Publié le par Jacques Michaud

Un mien lecteur, à propos de l'expression avoir la tête près du bonnet (cf. article et commentaires), vise l'autocrate qui chapeaute l'Elysée (avec un bicorne ?), la vie politique et la vie des médias (car on nous les casse (2) à chaque heure du jour depuis des années maintenant...). J'avais fait un article avant les élections de 2007  dans lequel j'espérais que les Français ne seraient pas trop stupides, faute de quoi ce serait dans le cul la balayette...Tout cela n'est certes pas élégant mais je ne me resude jamais une bonne métaphore...

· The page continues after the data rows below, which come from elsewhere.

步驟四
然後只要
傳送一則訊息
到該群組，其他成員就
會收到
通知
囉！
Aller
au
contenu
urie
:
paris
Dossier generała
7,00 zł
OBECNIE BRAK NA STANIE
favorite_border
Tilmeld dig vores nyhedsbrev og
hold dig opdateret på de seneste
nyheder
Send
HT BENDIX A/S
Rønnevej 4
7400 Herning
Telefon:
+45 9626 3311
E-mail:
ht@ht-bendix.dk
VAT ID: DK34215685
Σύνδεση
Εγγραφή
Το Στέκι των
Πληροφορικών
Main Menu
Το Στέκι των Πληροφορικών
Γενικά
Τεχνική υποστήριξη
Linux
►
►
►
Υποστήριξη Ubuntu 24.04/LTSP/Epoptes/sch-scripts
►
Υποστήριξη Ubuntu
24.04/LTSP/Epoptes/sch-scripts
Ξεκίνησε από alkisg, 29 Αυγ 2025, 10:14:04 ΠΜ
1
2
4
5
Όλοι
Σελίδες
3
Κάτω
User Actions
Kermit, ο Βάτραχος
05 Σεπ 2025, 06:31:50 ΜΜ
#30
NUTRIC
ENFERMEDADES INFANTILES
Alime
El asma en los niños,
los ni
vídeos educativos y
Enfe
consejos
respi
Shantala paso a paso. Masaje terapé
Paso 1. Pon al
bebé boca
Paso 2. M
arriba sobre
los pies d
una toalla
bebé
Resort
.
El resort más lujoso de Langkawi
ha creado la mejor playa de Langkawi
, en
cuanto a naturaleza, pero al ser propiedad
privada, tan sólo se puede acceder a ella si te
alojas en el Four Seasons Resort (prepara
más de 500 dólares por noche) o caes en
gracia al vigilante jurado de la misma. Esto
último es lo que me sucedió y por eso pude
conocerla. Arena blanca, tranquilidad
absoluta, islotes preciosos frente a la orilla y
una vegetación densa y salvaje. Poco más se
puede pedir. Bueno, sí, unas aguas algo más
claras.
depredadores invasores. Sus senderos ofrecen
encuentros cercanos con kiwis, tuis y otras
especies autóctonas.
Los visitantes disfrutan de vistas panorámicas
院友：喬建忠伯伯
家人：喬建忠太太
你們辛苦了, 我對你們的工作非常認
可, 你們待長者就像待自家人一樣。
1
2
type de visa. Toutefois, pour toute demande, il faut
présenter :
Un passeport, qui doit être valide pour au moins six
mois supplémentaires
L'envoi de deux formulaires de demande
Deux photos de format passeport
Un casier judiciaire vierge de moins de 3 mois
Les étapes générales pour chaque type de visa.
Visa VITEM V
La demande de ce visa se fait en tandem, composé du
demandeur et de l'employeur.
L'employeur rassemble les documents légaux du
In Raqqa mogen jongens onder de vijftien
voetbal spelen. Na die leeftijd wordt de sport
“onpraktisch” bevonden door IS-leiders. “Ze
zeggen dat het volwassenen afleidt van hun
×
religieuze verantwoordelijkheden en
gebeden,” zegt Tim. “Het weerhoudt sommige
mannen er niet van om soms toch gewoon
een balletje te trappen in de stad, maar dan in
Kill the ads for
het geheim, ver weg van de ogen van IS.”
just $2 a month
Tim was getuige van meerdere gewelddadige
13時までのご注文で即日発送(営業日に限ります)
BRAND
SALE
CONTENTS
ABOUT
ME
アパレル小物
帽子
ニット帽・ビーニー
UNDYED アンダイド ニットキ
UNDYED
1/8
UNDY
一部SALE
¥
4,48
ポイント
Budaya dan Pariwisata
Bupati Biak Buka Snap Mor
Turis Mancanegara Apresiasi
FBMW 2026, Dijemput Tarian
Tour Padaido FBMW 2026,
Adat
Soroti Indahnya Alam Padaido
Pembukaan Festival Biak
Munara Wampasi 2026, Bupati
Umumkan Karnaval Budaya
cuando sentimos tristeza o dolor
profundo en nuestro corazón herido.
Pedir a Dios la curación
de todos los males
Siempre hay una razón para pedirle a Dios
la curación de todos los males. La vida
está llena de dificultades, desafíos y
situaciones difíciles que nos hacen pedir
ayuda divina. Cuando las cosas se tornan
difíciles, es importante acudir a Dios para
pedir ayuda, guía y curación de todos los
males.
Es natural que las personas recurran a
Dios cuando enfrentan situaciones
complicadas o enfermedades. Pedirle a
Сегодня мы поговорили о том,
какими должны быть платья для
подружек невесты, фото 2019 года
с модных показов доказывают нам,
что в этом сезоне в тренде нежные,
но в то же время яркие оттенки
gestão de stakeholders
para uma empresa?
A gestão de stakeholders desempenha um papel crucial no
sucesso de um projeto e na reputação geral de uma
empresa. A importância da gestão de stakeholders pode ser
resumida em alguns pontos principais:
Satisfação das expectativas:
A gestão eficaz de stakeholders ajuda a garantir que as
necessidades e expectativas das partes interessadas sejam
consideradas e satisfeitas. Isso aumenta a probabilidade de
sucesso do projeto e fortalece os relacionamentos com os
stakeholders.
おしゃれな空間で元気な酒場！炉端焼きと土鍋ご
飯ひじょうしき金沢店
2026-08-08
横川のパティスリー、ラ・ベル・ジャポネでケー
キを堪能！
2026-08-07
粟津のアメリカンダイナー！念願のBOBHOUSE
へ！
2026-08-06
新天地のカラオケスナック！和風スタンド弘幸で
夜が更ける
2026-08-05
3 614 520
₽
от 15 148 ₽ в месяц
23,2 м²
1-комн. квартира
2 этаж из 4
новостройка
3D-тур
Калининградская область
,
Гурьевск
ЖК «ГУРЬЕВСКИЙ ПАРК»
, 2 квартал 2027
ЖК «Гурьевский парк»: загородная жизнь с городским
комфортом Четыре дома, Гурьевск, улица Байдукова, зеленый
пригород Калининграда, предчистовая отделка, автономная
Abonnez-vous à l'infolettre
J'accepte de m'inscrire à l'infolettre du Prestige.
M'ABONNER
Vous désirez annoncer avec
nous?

Ce lecteur aimerait donc que le Premier Ministre soit le grand chef en lieu et place du Président de la Rep, et ce faisant, ravale ledit Président à un rôle d'inaugurateur de chrysanthèmes (ainsi que le Général de Gaulle l'avait cerné lors d'une mémorable conférence de presse).  C'est un avis. Mais n'est-ce pas le cas de figure avec le berlusconiquenique ? Le Président italien est une potiche et le président du Conseil des Ministres a le pouvoir. Est-ce une référence ?

 

 

Inaugurer les chrysanthèmes c'est donc ce qu'il reste comme activité principale à celui qui ne détient plus qu' un pouvoir de paccotille, et qui est de fait un Président d'opérette.

 

(1) http://www.linguapop.com/article-10209058.html

(2) Equivalent délicieusement elliptique et socialement presque correct pour "On nous casse les couilles", "on nous casse les bonbons", "on nous les brise menu".